The first Olduvai triplet of each NBPF gene in humans is different than the tandemly expanded triplets in each gene in that the latter contain a slightly different HLS1 subtype: in extended triplets, the first HLS1 exon was replaced with the first exon of the CON3 subtype via a recombination event. This mechanism, involving the tandem additions of Olduvai triplets, has been responsible for producing virtually all the human-specific copies of Olduvai in the genome and remains highly active in existing human populations. Extended Olduvai triplets are only found in the human genome: humans have approximately 50 extended triplets (containing 150 Olduvai copies), while no expanded triplets were found in other species.

==== Activation of human-specific Olduvai triplets by furin ====
As mentioned above, the great majority of human-specific Olduvai copies are found primarily in four NBPF genes and organized in a variable number of tandemly arranged three-domain blocks called Olduvai triplets. It has been shown that these human-specific Olduvai domains are post-translationally processed by the furin protease, with a cleavage site occurring once at each triplet. These results indicate that all expanded human-specific NBPF genes encode proproteins consisting of many independent Olduvai triplet proteins, which are activated by furin processing. The findings suggest that the ultimate target of selection was a rapid increase in dosage of autonomously functioning Olduvai triplet proteins and that these proteins are the primary active agent underlying Olduvai's role in humans.

== History ==
The Olduvai protein domain was first identified in 2004 in a study of gene copy number differences between human and great ape species using genome-wide array comparative genomic hybridization (arrayCGH). The study analyzed virtually all human genes and found 134 that showed HLS increases in copy number. One of these genes (known at the time as MGC8902 [cDNA IMAGE843276] and later as NBPF15) showed a dramatic copy number increase and encoded six Olduvai domains. The domain remained unnamed as of that time and was given a Pfam placeholder name for domains of unknown function when entered into its database.

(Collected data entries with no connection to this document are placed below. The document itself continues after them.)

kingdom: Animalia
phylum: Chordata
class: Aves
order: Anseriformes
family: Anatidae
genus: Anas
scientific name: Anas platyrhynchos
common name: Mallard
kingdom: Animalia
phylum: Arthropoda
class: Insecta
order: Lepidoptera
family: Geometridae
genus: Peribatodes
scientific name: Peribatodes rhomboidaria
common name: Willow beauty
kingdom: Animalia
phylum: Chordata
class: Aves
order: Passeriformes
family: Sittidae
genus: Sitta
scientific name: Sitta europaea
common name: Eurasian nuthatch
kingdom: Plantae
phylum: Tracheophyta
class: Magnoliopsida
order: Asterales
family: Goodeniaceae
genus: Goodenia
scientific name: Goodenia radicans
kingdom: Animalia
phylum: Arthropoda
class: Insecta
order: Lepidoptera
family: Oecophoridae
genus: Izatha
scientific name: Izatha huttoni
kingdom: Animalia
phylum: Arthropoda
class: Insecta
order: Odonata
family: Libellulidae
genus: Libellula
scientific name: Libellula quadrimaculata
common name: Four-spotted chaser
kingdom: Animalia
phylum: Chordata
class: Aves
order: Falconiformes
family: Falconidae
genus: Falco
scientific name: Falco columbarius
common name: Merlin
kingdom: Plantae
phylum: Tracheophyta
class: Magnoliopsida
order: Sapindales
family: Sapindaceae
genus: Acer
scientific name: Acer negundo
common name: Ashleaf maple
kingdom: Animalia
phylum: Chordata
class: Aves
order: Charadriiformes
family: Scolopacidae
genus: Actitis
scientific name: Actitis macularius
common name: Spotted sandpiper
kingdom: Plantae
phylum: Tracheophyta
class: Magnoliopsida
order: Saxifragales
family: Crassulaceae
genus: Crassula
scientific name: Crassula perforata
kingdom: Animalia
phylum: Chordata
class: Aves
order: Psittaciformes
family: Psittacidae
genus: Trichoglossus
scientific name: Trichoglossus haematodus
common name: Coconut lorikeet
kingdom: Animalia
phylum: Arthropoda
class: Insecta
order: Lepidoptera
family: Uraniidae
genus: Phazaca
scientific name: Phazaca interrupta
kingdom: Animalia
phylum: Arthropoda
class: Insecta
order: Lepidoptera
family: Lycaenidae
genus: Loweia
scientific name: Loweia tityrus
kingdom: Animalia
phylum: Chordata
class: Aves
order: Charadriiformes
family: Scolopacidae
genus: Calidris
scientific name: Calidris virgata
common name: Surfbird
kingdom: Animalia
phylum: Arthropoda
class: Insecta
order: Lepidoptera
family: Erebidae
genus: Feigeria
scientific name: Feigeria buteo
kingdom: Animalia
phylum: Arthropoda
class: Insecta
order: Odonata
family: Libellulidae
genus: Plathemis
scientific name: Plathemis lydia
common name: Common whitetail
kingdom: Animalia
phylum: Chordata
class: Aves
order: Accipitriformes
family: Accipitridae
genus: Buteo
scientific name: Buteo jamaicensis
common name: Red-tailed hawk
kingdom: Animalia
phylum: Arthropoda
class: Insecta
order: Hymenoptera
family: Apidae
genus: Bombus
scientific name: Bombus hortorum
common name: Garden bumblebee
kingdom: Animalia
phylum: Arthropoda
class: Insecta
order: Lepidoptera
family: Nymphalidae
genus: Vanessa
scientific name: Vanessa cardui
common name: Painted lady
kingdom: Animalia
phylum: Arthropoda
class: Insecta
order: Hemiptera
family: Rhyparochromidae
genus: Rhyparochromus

The NBPF (neuroblastoma breakpoint family) gene family, which contains all the known Olduvai domains except the one found in myomegalin, was independently identified by Vandepoele et al. in 2005 as a result of a gene (which was named NBPF1) being found to have existed at and been disrupted by a chromosomal translocation at 1q36 (i.e. it was located at the breakpoint) in a boy with neuroblastoma reported by G. Laureys et al. in 1990. The researchers noticed that a novel protein domain that seemed to match the Olduvai Pfam entry was present in multiple copies in this gene and in several other places on chromosome 1, which led them to establish 22 NBPF genes, and they named the domain the NBPF repeat.

In 2018, Olduvai was renamed by its discoverers after Olduvai Gorge in Tanzania, one of the most important archaeological sites for early humans, to reflect data indicating its role in human brain size and evolution.